[MATERIAL SHOWN Boundary: Start]
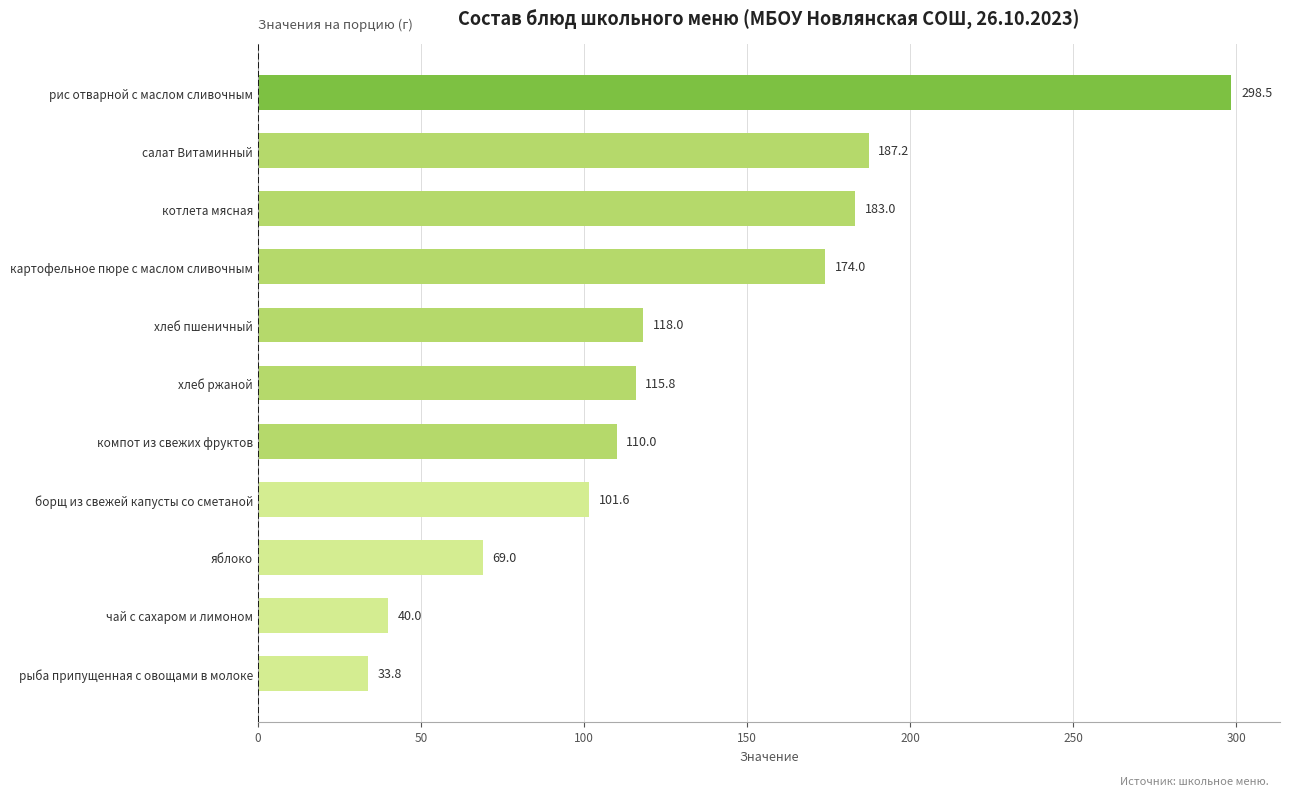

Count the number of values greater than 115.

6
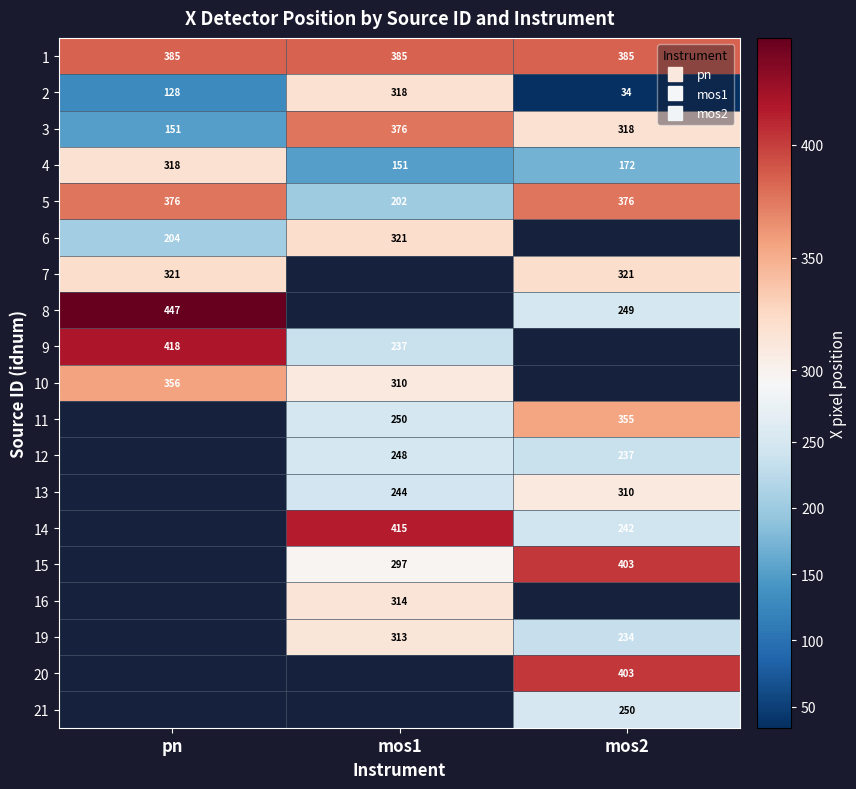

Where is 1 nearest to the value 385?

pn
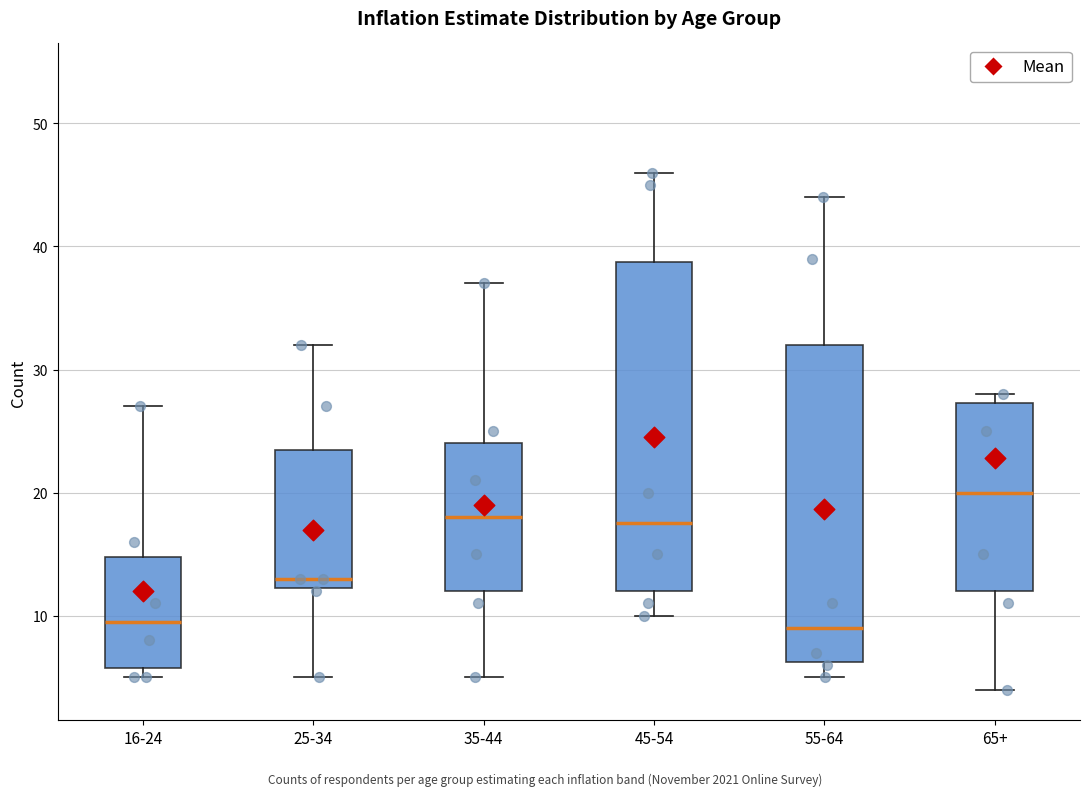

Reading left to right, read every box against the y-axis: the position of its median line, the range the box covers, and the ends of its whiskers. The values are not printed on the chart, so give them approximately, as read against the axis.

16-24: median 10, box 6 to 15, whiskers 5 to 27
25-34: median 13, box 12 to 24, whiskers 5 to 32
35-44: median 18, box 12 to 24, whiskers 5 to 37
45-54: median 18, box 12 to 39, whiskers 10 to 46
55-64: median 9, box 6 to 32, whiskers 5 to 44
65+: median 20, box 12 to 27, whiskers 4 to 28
[MATERIAL SHOWN Boundary: End]
Write out the material above again with "y-axis" changed to "vertical axis" and everything else unchanged. Leave the pictures out.

Count the number of values greater than 115.

6

Where is 1 nearest to the value 385?

pn

Reading left to right, read every box against the vertical axis: the position of its median line, the range the box covers, and the ends of its whiskers. The values are not printed on the chart, so give them approximately, as read against the axis.

16-24: median 10, box 6 to 15, whiskers 5 to 27
25-34: median 13, box 12 to 24, whiskers 5 to 32
35-44: median 18, box 12 to 24, whiskers 5 to 37
45-54: median 18, box 12 to 39, whiskers 10 to 46
55-64: median 9, box 6 to 32, whiskers 5 to 44
65+: median 20, box 12 to 27, whiskers 4 to 28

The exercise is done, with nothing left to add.